From all appearances, Kyle’s friend Raul wasn’t at the fair for environmentally-friendly crafts and Buddhist meditation sessions either. Unlike the 99% of the crowd at the fairground who were made up like extras from a touring production of “Hair” or in some societally inappropriate state of undress, Raul was wearing a Phoenix Suns home jersey and a pair of athletic shorts that came down to the middle of his calves. Raul’s wardrobe, which would have been absolutely unremarkable on any city sidewalk in America, stuck out like a sore thumb at the fair. Well, his wardrobe and his skin color, as Raul was maybe the 10th Hispanic guy I had seen all day. After he had walked over to where Kyle and I were standing, a young woman with a clipboard and a bright yellow messenger bag came by and started talking to us.

“Excuse me,”
the clipboard lady said, leaning into our conversation. “Are any of you guys registered voters in the State of Oregon?”

“Naw…I’m good man.” Raul told her. “I mean, who do you want me to vote for?”

“No, no, no” she said, clearly prepared for such misunderstandings to arise while canvassing. “Sir, I don’t want you to vote for anybody in particular. I just wanted to know if you’re registered to vote in Oregon.”

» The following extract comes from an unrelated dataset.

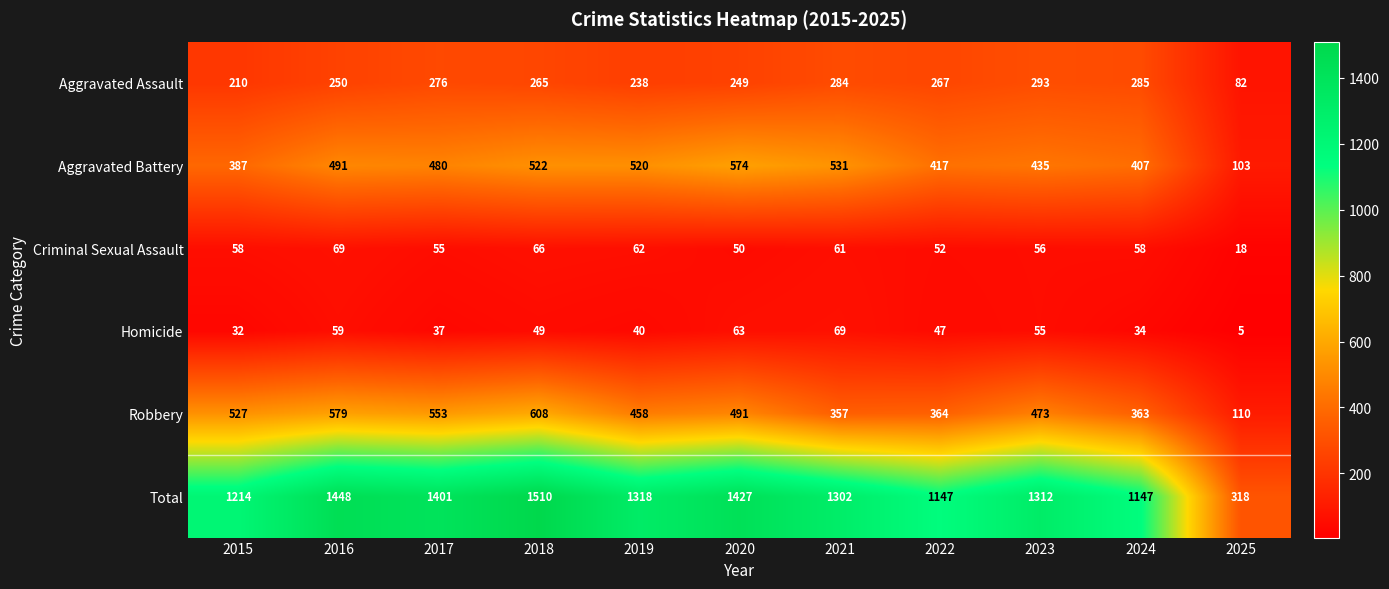

Count the number of data series in this chart.

6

Raul thought about it for a moment. “Naw, I’m straight. I wouldn’t know who to vote for anyways, so I’m not gonna do it.”

“Sir, you don’t have to know who to vote for right now.”
the woman told him. “We just want to have you registered to vote so that you are eligible to vote when election day comes around.”

Despite her best efforts, Raul still didn’t seem to know what the woman was getting on about, so Kyle tried his hand at explaining it to him:

“Dude, she just wants you to vote.” he told Raul. “She doesn’t give a fuck who for.”

“Oh, no shit?” Raul said, the lightbulb flicking on his head. “Well, I guess I’d do it for 15 bucks. You gonna give me 15 bucks? I’ll vote for whoever the fuck you want then.”

Now it was the registration worker’s turn to be confused. “I’m sorry, sir, but we don’t pay people to get registered to vote.” she told Raul. “We’re not working on behalf of any candidate or party or anything…we just want to make it so that everyone can be eligible to vote if they want to.”

“Okay, if there ain’t any money in it then I’m alright.” Raul told the worker before turning around to talk to Kyle. “Dude, the only way I’m gonna vote is if Obama let’s me see his house and shit. That’s the deal, man”

Kyle laughed and reached out to give Raul some dap. “Yeah, I would totally vote if Obama let me chill in The White House.” he said, before turning back towards the registration worker. “You gonna let me and him hang out at The White House if we sign up?”  

“No, sir,” the woman said, trying to stay in her professional persona and not laugh. “I don’t think we can get you and your friend into The White House for signing up to vote.”

“No deal.” Raul told her. “I’ll only do it for either 15 bucks or a party at Barry’s house. That’s it.”

“Man,  I don’t think you’ll be able to get 15 cents out of this woman, much less 15 bucks or a pool party at The White House.” I told him.

“Well gentlemen, it’s been nice talking to you,” the woman said while stuffing her clipboard back in her messenger bag. “I hope you have a nice day.” And with that, she turned around and melted into the crowd behind her.

Raul waited until she had disappeared from sight before saying anything. “That just figures. I mean, dude’s screwed us over with so much shit, I don’t even know. You know what I’m saying?”

Kyle was quiet for a few seconds, his eyes scanning the throngs of people around us. “I don’t know about that, but I know I wanna suck on those big ol’ titties over there.” Kyle finally said, pointing at a topless woman who was waiting in line at a food stand across from us. “Damn! I love these hippie bitches. Walking around with no shirt on, paint all over their nipples and shit. That’s where it’s at.”

Raul smiled and started pantomime scanning the crowd with his hand above his eyes like a visor. “Where’d that lady go?” he asked Kyle. “I’d definitely vote if she talked that girl over there into letting me motorboat those motherfuckers for 15 minutes. Hell, I’d vote twice.”